I hail from a nearly fundamentalist background, so in the back of my mind is Paul’s exhortation to “come out from among them, and be ye separate” (2 Cor. 6:17). I was reared to accept public distrust and disdain as a sign we were doing something right. When you serve the Lord, it annoys the world. Right? On the other hand, I’m young and educated and people-pleasing enough that there’s another voice in my head that says I should try to live in such a way “that your daily life may win the respect of outsiders” (1 Thess. 4:12). We’re to be winsome witnesses, draw folks irresistibly to the Lord with our good natures and good deeds. Right?
I read again recently about the early church’s serious PR problem. The Romans thought they were cannibalistic, incestuous atheists because they regularly consumed the body and blood of Christ, married their “brothers” and “sisters,” and didn’t worship the Roman gods. The first Christian apologists made it their goal to clarify these sorts of misconceptions. It wasn’t just image control. They weren’t trying to get anyone elected. But their interest wasn’t purely academic and theological, either. They hoped clearing things up might keep some of them out of the arena or the fires of martyrdom.
Books like UnChristian remind us we have a public relations problem. I take the point. But I wonder what to do about it. What can we learn from the “I’m a Mormon” campaign?
They do one thing very well. They provide an opportunity for testimony. If you watch the videos at Mormon.org, each one is followed by written responses to set prompts, including “Why I am a Mormon,” and “Please share your feelings/testimony of the Restoration of the Gospel” and “How I live my faith.” In these responses you get a sense of the diversity among the LDS, explanations of Mormon doctrine in layman’s terms, and a sense of what commitment looks like in everyday life.
One lesson they teach by negative example. In official communications, LDS leadership indicates that they want to lead people to Christ. But the people they highlight are so attractive and interesting that the videos make me want to know more about them, not the LDS in general, or Jesus. They do, indeed, alleviate suspicions that all Mormons are weirdos, or something like that. But the videos themselves don’t make Jesus more compelling. They don’t point beyond themselves.
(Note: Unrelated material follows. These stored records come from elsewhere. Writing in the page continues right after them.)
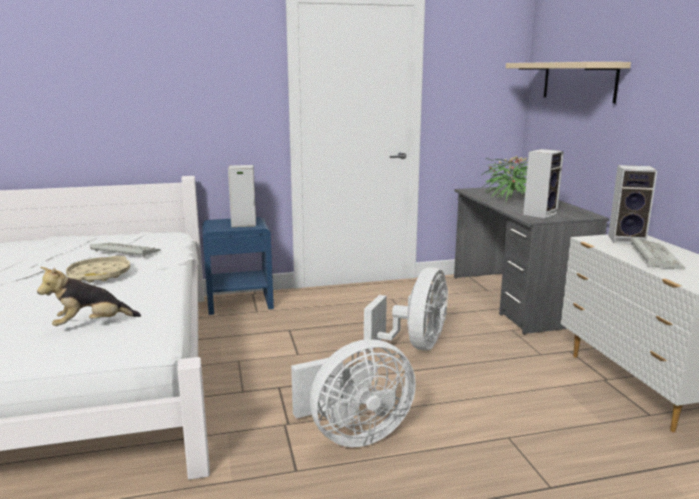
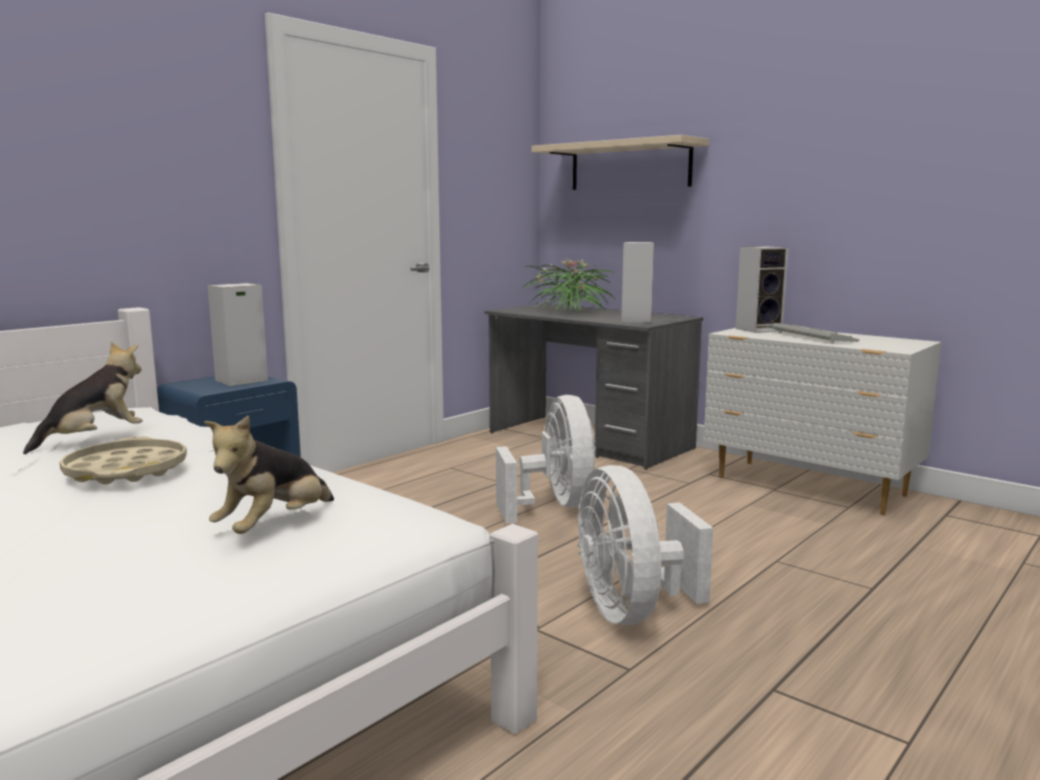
camera: 35 degrees left, 5 degrees down
(123, 251) = (94, 439): keyboard -> plush toy
(353, 434) = (631, 611): white fan -> white fan turned 135 degrees clockwise

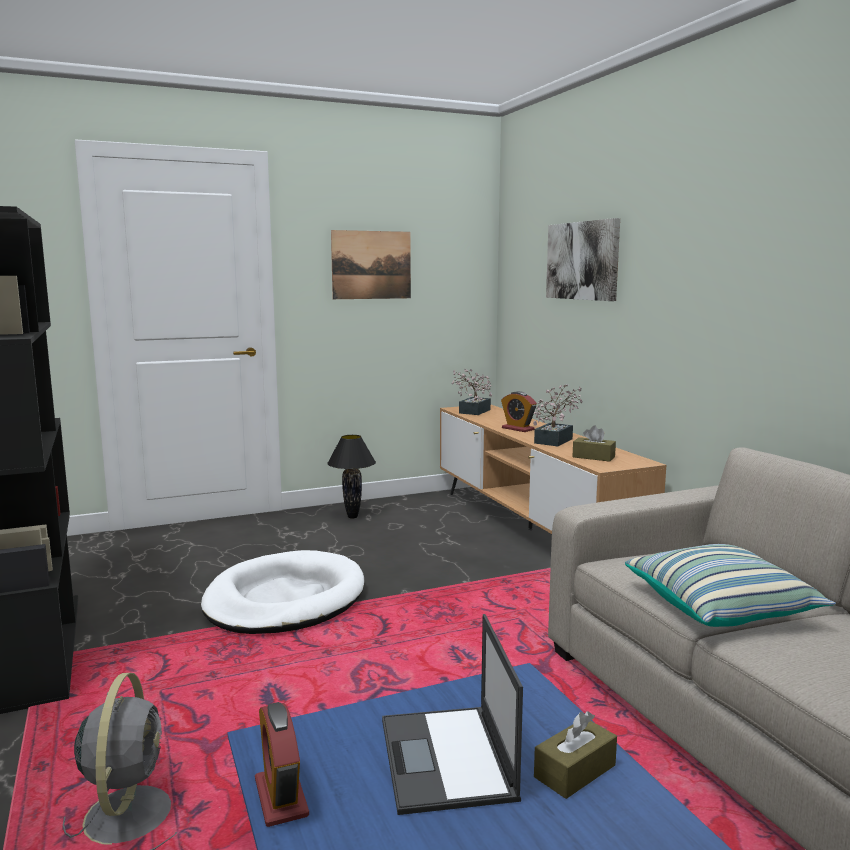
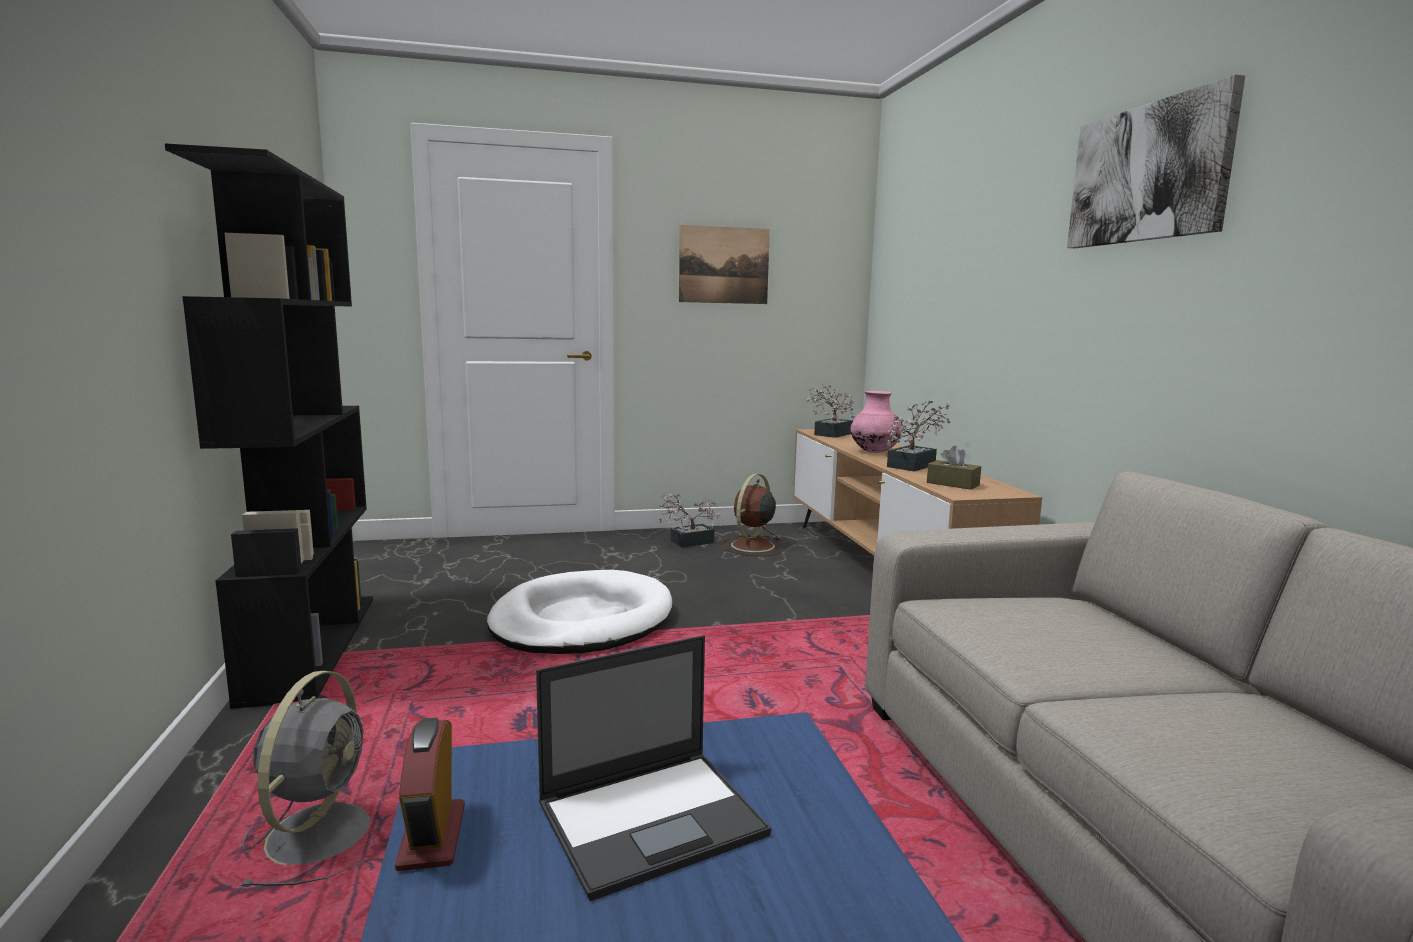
camera: 10 degrees right, 0 degrees up
(353, 517) = (687, 542): black table lamp -> potted plant
(411, 516) = (751, 546): none -> brown fan
(447, 760) = (654, 818): laptop -> laptop turned 120 degrees counterclockwise
(518, 429) = (874, 452): alarm clock -> pink vase
(575, 771) = (814, 856): brown tissue box -> none
(583, 261) = (960, 255): picture -> picture (1148, 173)
(721, 607) = (1072, 668): pillow -> none

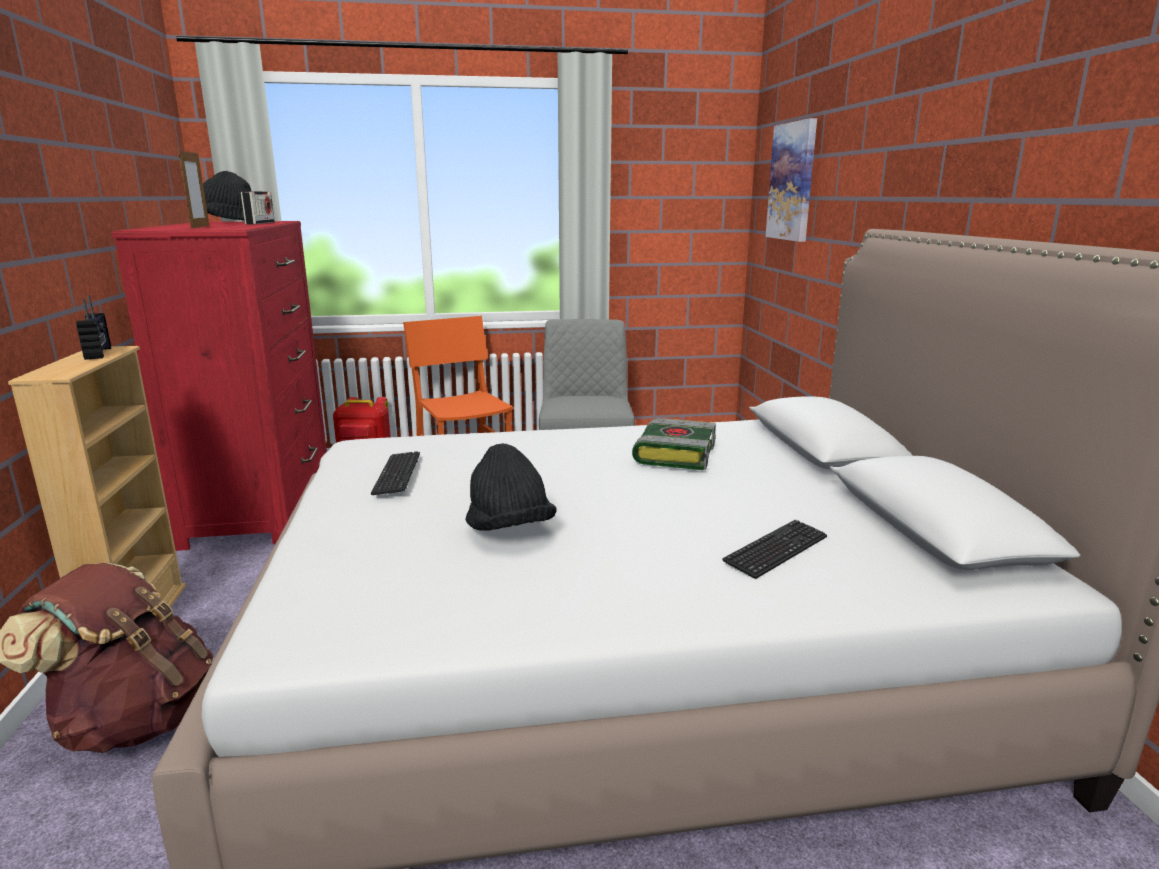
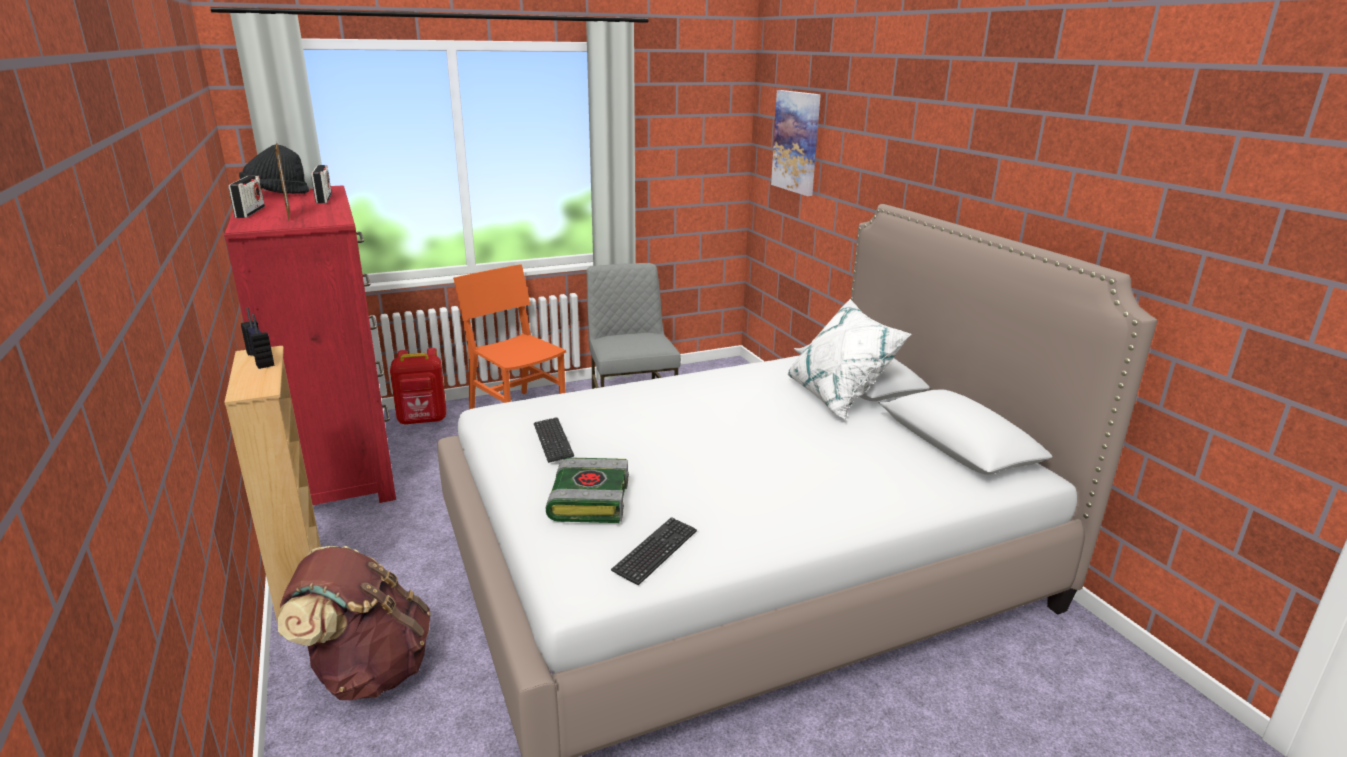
camera: 15 degrees left, 5 degrees up
(171, 226) = (250, 212): none -> radio
(509, 529) = (674, 479): black hat -> none
(674, 454) = (754, 397): book -> book (588, 499)
(776, 551) = (866, 473): keyboard -> keyboard (655, 552)
(786, 462) = (839, 397): none -> white pillow

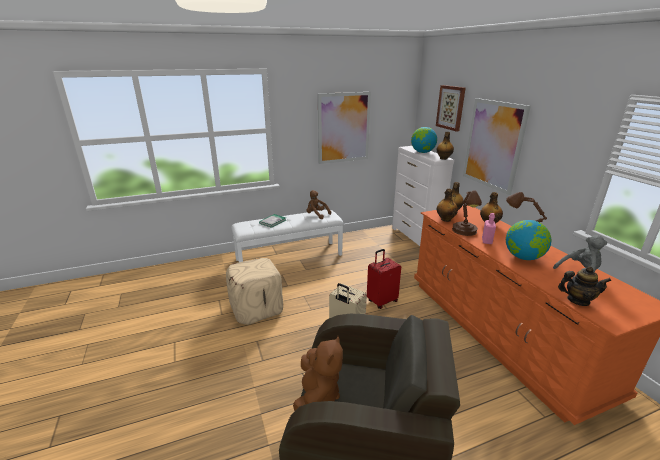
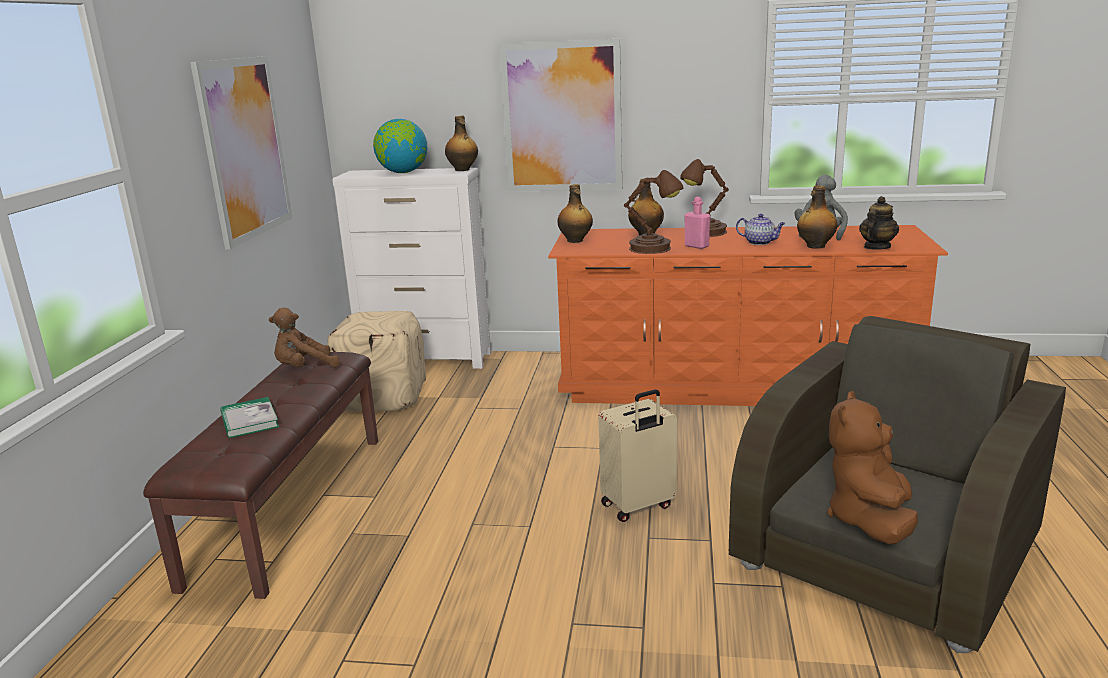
camera: 60 degrees left, 5 degrees down
(257, 309) = (453, 600): beige ottoman -> beige ottoman (384, 396)
(289, 257) = (289, 505): white bench -> brown bench
(317, 397) = (870, 520): brown plush toy -> brown plush toy turned 105 degrees counterclockwise
(381, 301) = (578, 446): red suitcase -> none
(445, 219) = (599, 249): bottle -> bottle (815, 246)
(451, 107) = (434, 72): picture -> none
(523, 257) = (760, 242): globe -> teapot

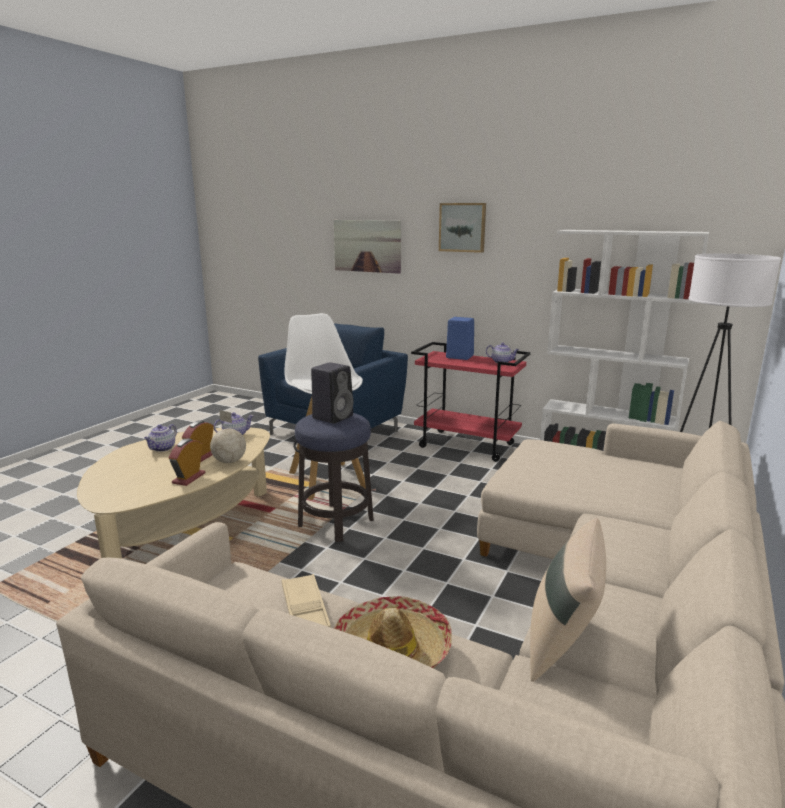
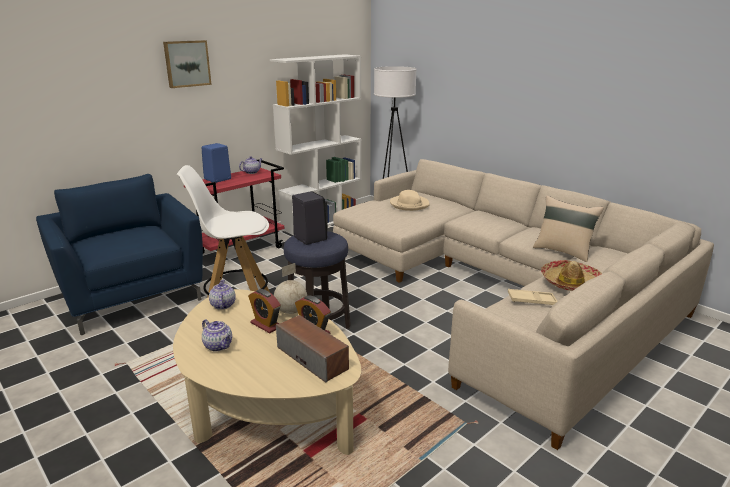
camera: 70 degrees left, 5 degrees up
(140, 486) = (312, 358): none -> speaker
(367, 246) = (83, 93): picture -> none
(597, 469) = (409, 204): none -> beige hat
Our concern, by contrast, shouldn’t be to make a better name for our ourselves, but for Christ. Often those things go hand in hand. When we earn a bad reputation for being jerks, we shame ourselves and our Savior. But sometimes, as the example of the early church indicates, we can develop a bad public image for serving the Lord faithfully. It’s important that we recognize the difference.
In any case, I suspect a good place to start is not with repairing outsiders perceptions of us but with repairing our internal relationships. After all, didn’t Jesus say, “By this everyone will know that you are my disciples, if you love one another” (John 13:35)?